Inventaire national d’émission de GES : indicateur destiné à caractériser la pression exercée par un pays en termes d’émissions de gaz à effet de serre (GES). Il calcule des quantités de GES physiquement émises à l’intérieur du pays selon une approche territoire. Ces inventaires nationaux sont réalisés chaque année pour répondre aux normes de la Convention cadre des Nations Unies sur les changements climatiques (CCNUCC). Une méthode complémentaire permettant d’apprécier les pressions d’un pays sur le climat est l’empreinte carbone.

Pouvoir de réchauffement global d’un gaz (PRG) : le potentiel ou pouvoir de réchauffement global (PRG) est un indicateur qui vise à regrouper sous une seule valeur l’effet additionné de toutes les substances contribuant à l’accroissement de l’effet de serre. Conventionnellement, on se limite pour l’instant aux gaz à effet de serre (GES) directs c’est à dire aux six gaz (CO2, CH4, N2O, CFC, HFC, SF6) pris en compte dans le protocole de Kyoto. Cet indicateur est exprimé en « équivalent CO2 » du fait que, par définition, l’effet de serre attribué au CO2 est fixé à 1 et celui des autres substances relativement au CO2.

Protocole de Kyoto : afin de lutter contre le changement climatique, deux accords majeurs ont été adoptés au niveau international. Il s’agit de la convention-cadre des Nations unies sur les changements climatiques (CCNUCC), adoptée en 1992 à Rio, et le protocole de Kyoto, adopté en 1997. La CCNUCC, lors du Sommet de la Terre à Rio, prévoyait une conférence des parties chaque année. Elle a pour but de stabiliser la concentration des gaz à effet de serre (GES) dans l’atmosphère à un niveau empêchant toute perturbation dangereuse du système climatique pour l’homme. Pour les pays industrialisés, l’objectif était de stabiliser, avant l’an 2000, les émissions de GES à leur niveau de 1990. La 3e conférence des parties à Kyoto a débouché sur l’adoption du protocole dit « Protocole de Kyoto ». Il est entré en vigueur le 16 février 2005. Certains pays signataires se sont fixés des objectifs quantitatifs. Ainsi, les pays industrialisés se sont engagés, pour la période 2008-2012, à réduire de 5,2 % leurs émissions des principaux GES par rapport à leur niveau de 1990. Le protocole de Kyoto a été ratifié en 2002 par l’Union européenne.

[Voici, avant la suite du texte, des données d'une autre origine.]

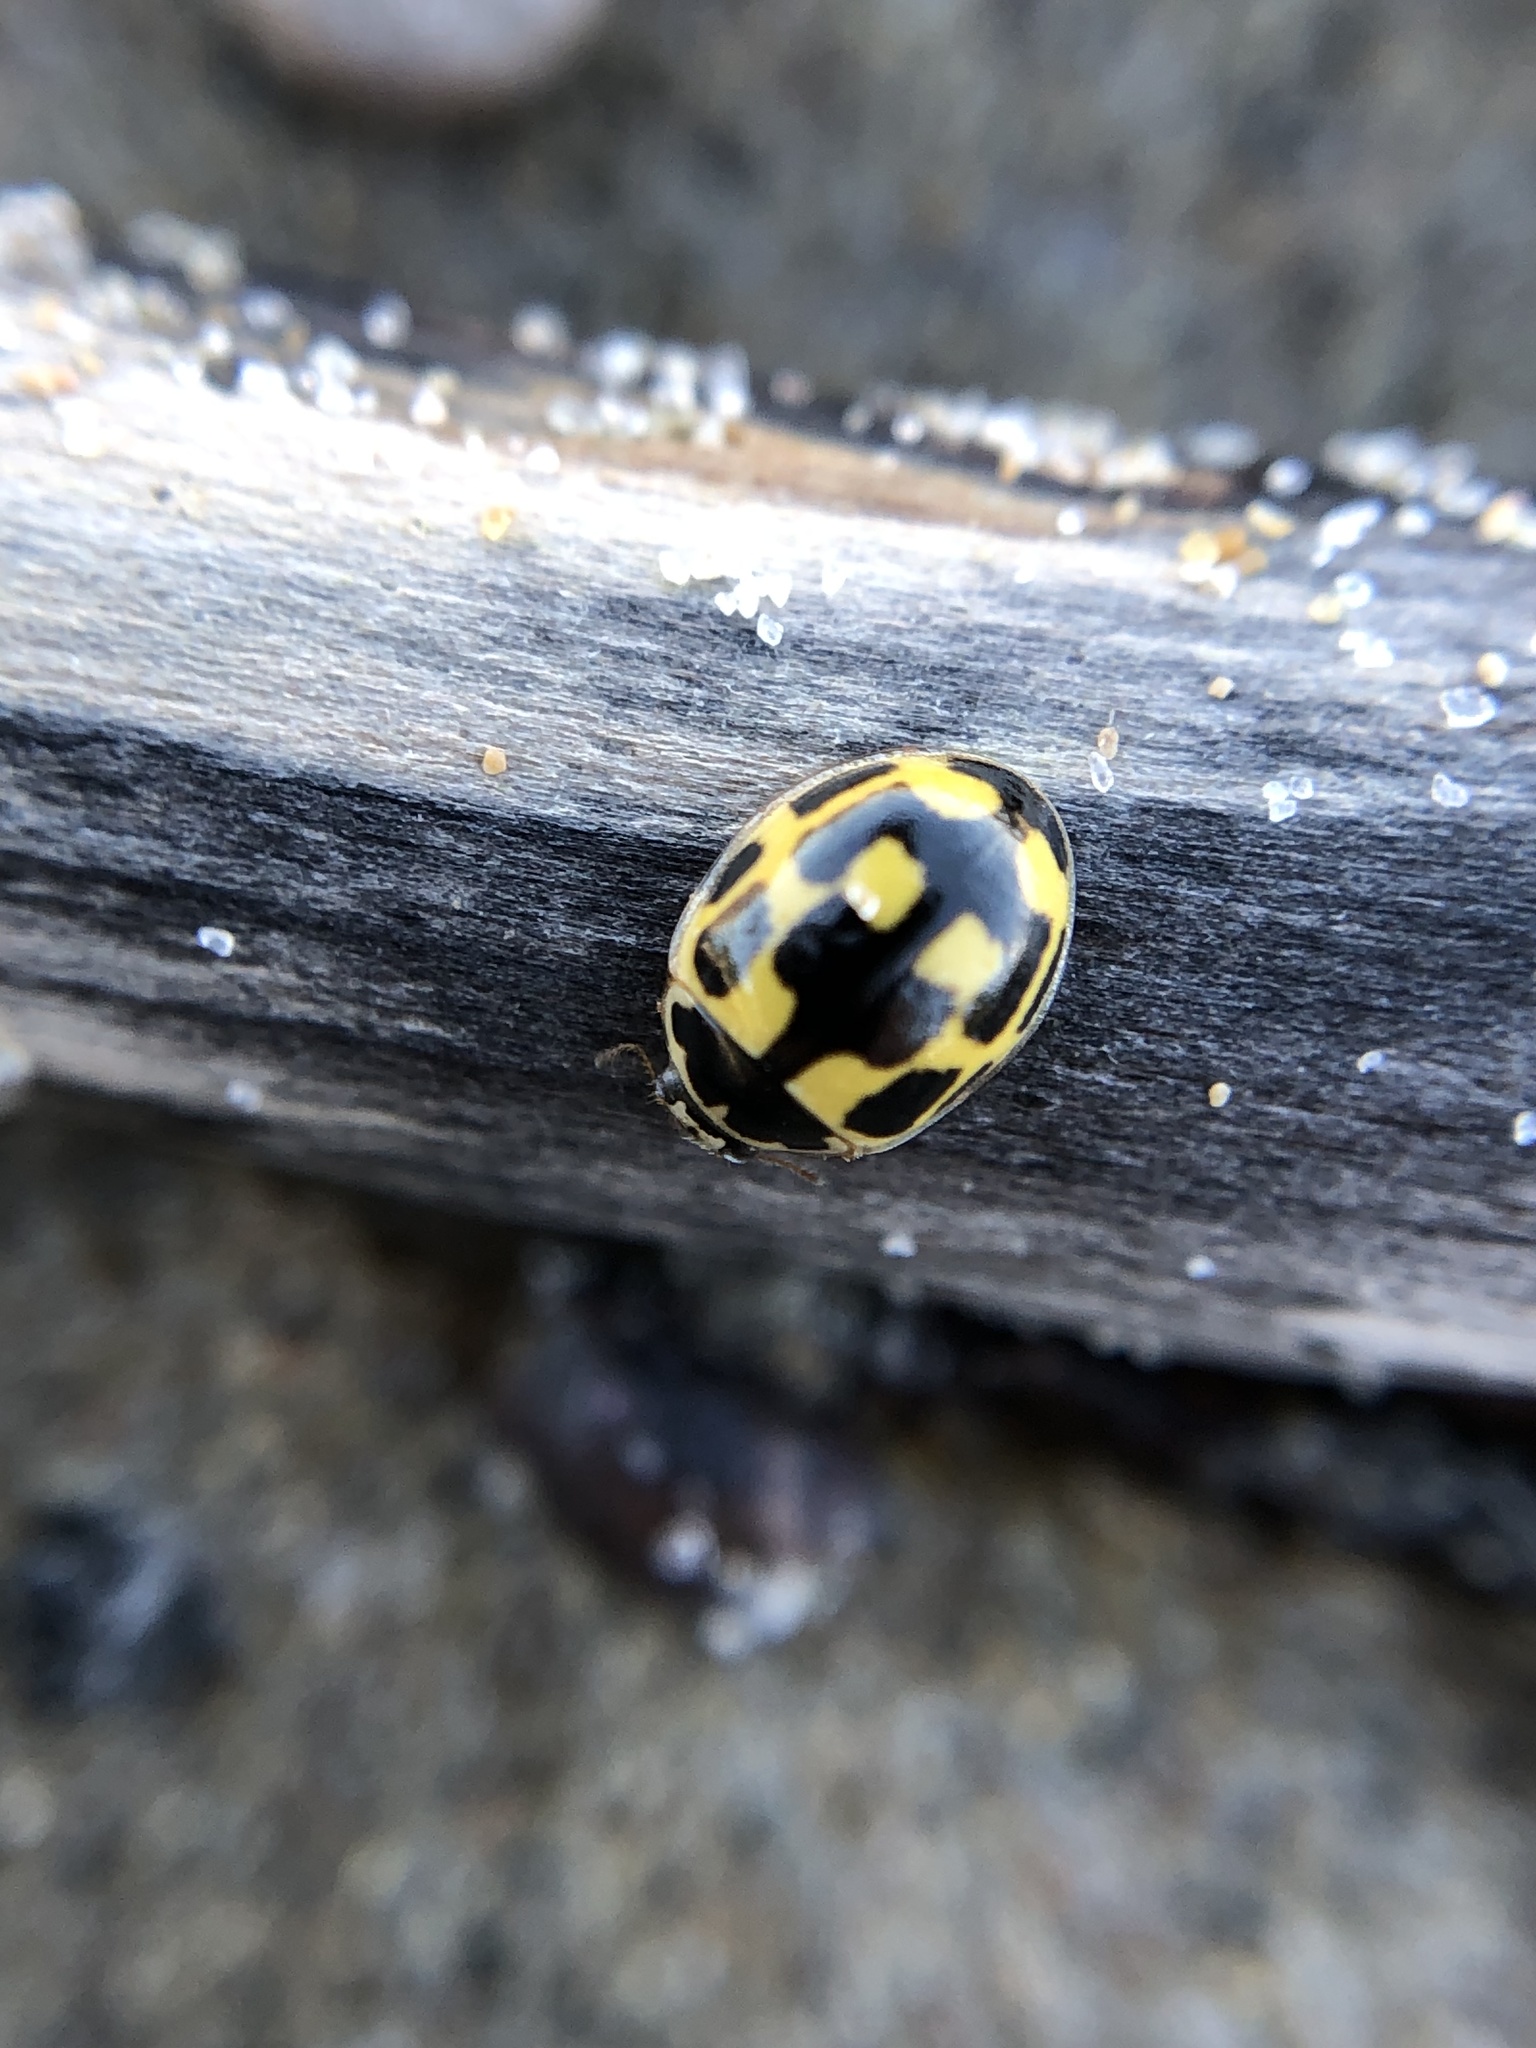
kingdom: Animalia
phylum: Arthropoda
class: Insecta
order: Coleoptera
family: Coccinellidae
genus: Propylaea
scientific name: Propylaea quatuordecimpunctata
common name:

Cette dernière a un objectif collectif de réduction de 8 % des GES. La COP21 a permis de conclure à un accord historique permettant de remplacer le prolongement du protocole de Kyoto, et ce dès 2020 grâce à la signature de l’accord de Paris. Celui-ci entérine que la communauté internationale fera tout son possible pour contenir le réchauffement climatique bien en dessous de + 2°C, voire le limiter à + 1,5°C. Pour atteindre cet objectif très ambitieux,tous les États se sont engagés à publier leurs propres objectifs de réductions des émissions de GES. Ils sont aujourd’hui accessibles sur le site des Nations unies. Si on additionne l’ensemble des contributions nationales, il apparaît que le réchauffement climatique devrait être de + 3,5°C en 2100, ce qui reste encore loin de l’objectif fixé. L’enjeu de l’après COP21 est donc d’engager pleinement les entreprises, collectivités et citoyens dans des actions de réduction. Par ailleurs, d’autres mécanismes seront discutés au cours des prochaines COP, comme la mise en place d’un prix du carbone ou d’un fonds vert pour le climat.

UTCATF : utilisation des terres, leur changement d’affectation et la forêt. C’est une catégorie utilisée dans les inventaires d'émissions de gaz à effet de serre qui couvre les émissions et les absorptions de ces gaz liées à l'utilisation des terres, leur changement d’affectation et à la forêt.